Texto para leer:
◆ ◆ ◆ ◆

Una enfermedad que el país se niega a mirar

En Honduras, el alcohol no solo se bebe; se hereda, se celebra y se olvida. Está en los cumpleaños, en los funerales, en las ferias patronales, en cada esquina donde el estrés y la pobreza se confunden con la necesidad de “olvidar por un rato”. Pero ese “rato” se convierte, para muchos, en años de oscuridad.

El país carga con un enemigo que no grita, pero que mata despacio. El alcoholismo ha destruido más hogares que la violencia, aunque su costo social rara vez se mide con la misma crudeza. En los hospitales públicos, las salas de gastroenterología y de salud mental se llenan de hombres —y cada vez más mujeres— que llegan con hígados desgastados, cuerpos rotos y almas arrepentidas.

◆ ◆ ◆ ◆

Registros proporcionados:
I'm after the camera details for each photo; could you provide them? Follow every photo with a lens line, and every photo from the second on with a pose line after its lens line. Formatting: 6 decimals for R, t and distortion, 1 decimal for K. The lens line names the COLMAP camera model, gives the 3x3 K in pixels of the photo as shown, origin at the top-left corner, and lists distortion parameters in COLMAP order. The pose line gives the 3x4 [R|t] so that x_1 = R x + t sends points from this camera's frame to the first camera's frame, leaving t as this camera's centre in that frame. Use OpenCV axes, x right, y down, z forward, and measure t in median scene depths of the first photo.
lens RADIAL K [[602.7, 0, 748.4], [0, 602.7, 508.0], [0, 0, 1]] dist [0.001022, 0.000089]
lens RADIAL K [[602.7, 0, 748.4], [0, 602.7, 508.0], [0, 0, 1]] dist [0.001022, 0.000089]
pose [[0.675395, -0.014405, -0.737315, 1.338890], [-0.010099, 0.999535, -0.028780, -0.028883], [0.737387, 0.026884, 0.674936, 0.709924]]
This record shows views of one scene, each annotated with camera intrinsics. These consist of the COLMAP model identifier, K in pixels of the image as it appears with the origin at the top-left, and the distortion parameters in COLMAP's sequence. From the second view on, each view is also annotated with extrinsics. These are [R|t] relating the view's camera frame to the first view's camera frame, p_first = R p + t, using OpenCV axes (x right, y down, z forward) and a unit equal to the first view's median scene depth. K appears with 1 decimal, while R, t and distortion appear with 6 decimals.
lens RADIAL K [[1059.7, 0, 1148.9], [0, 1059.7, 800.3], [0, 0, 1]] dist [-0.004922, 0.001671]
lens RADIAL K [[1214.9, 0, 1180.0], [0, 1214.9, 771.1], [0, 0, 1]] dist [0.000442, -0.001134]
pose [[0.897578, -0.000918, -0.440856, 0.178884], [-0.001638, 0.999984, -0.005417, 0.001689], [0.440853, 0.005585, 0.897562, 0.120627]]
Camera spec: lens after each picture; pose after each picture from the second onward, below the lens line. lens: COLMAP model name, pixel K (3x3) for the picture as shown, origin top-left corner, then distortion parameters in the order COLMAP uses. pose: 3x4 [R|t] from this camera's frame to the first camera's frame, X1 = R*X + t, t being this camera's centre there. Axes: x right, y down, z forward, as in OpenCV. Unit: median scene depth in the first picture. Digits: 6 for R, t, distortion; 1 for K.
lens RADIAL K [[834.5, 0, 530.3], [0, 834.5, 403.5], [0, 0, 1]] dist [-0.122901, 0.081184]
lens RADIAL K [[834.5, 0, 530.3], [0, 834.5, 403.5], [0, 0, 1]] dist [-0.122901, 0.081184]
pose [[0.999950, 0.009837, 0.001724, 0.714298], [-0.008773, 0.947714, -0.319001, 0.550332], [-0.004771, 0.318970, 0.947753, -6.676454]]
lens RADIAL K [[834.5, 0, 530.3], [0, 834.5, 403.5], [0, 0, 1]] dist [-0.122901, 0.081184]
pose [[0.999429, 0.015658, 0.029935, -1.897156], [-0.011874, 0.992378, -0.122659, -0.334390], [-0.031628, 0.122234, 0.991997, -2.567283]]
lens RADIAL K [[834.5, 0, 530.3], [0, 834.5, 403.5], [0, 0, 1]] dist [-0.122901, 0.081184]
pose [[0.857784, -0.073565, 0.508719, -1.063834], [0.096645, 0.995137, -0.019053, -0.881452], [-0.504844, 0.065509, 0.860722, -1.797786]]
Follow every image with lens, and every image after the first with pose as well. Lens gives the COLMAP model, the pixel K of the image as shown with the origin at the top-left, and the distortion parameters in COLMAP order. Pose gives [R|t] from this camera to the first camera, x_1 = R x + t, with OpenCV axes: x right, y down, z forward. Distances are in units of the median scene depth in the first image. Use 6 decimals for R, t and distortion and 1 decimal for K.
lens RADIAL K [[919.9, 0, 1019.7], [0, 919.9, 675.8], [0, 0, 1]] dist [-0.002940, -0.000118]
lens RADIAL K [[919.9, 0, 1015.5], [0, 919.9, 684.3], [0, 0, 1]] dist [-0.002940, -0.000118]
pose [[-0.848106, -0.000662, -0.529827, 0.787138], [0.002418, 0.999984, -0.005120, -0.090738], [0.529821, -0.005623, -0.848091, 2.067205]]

◆ ◆ ◆ ◆

Instrucciones de trabajo: ¿Cómo seguiría el texto sobre el alcoholismo en Honduras? Continúalo a partir de su última oración.

Respuesta escrita:
En Honduras, el acceso a bebidas alcohólicas es más fácil que acceder a atención psicológica. Un adolescente puede comprar una botella de licor en cualquier barrio, pero tendrá que esperar meses para recibir una cita médica en el sistema público. Mientras tanto, las calles se convierten en refugios de quienes ya no tienen hogar ni esperanza.

Pero hay luces en medio de tanta sombra. Historias como la de don Nelson Márquez —hombre que perdió todo y volvió a levantarse— demuestran que la recuperación es posible. Que la fe, el trabajo y la solidaridad pueden ser antídotos contra el abandono.

¿Quién es don Nelson González?

Don Nelson González es un hombre de 57 años, de mirada cálida y voz pausada. En su vida no hay lujos, pero hay paz. Tiene tres hijas adultas, varios nietos y una fe profunda en Dios. Cada gesto suyo tiene un ritmo medido, una calma que solo quienes han conocido el abismo pueden sostener sin miedo.

Nació en Tegucigalpa, en un hogar humilde. Su madre, a quien menciona con una mezcla de ternura y culpa, fue el pilar de su niñez. Ella le inculcó valores, pero como muchos jóvenes de los barrios de la capital, Nelson cayó en el espejismo de los vicios.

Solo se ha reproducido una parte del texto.